> _What the task asks_
Where the records below show the word "AddressWidth" in a line, please copy that line.

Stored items
Content starts

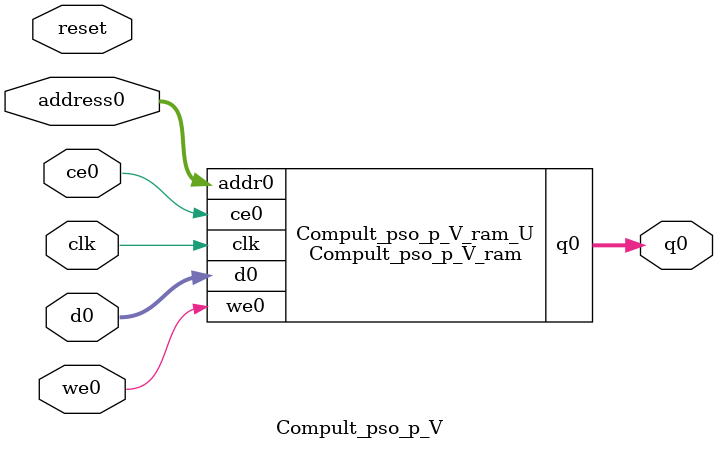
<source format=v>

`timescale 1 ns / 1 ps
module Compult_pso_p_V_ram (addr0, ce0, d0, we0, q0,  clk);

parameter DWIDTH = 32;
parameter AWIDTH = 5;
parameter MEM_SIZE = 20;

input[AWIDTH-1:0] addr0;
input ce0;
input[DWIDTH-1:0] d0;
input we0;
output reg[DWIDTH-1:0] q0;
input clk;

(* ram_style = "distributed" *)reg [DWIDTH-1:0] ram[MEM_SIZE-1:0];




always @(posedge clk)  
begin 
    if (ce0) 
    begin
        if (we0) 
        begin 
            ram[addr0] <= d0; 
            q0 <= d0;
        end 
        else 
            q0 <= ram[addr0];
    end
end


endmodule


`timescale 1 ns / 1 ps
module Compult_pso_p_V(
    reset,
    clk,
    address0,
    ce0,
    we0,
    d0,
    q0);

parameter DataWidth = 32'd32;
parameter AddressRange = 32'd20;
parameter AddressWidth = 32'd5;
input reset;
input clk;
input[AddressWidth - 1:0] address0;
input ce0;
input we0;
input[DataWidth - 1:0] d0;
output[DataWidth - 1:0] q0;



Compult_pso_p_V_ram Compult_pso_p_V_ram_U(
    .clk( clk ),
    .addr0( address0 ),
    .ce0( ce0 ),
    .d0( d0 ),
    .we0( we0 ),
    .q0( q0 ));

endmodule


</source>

Content ends
Content starts

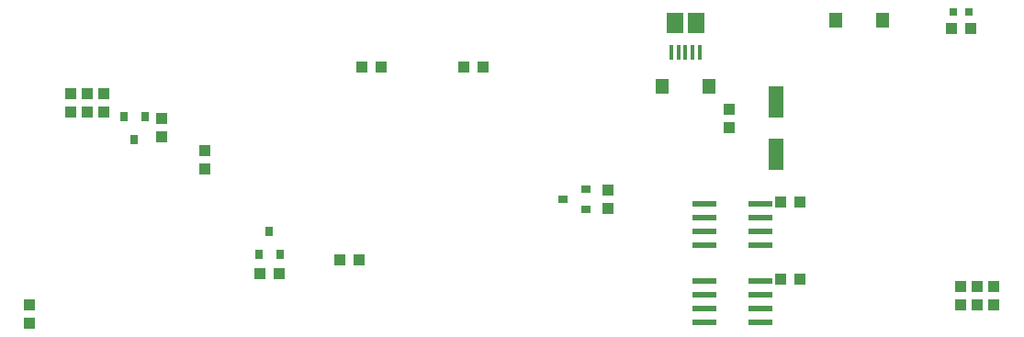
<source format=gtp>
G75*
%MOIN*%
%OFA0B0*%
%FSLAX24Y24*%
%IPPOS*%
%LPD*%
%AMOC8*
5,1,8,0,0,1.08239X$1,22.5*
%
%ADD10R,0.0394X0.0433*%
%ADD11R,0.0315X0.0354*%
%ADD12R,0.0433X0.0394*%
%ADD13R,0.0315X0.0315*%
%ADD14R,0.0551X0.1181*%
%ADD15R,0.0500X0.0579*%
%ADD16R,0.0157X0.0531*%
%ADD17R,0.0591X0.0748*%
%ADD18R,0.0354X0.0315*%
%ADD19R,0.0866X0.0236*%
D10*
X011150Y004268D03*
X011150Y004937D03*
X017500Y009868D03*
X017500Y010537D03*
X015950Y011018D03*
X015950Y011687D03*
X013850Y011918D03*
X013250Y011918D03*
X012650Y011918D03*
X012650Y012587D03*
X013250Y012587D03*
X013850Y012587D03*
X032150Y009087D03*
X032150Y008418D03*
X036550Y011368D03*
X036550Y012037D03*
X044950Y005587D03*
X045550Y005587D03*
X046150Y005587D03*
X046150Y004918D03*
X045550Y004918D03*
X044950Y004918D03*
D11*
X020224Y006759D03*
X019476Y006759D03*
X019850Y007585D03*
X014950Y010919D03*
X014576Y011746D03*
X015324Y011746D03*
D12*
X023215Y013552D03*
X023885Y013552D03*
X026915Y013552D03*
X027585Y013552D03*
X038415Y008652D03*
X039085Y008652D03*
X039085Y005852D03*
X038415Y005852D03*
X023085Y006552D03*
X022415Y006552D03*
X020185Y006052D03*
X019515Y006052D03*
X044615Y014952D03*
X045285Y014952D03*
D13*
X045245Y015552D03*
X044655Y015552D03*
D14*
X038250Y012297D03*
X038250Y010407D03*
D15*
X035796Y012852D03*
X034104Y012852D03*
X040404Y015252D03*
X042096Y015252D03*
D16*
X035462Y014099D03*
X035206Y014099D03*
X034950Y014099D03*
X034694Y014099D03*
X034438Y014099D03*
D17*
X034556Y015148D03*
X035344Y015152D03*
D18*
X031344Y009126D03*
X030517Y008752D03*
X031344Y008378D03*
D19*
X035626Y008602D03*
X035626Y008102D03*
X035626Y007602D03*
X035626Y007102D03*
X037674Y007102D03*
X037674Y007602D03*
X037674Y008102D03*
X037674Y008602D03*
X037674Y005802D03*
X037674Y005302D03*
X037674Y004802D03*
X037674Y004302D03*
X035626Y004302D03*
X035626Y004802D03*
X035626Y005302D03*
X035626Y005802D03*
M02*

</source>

Content ends

> _Response to this exercise_
parameter AddressWidth = 32'd5;
input[AddressWidth - 1:0] address0;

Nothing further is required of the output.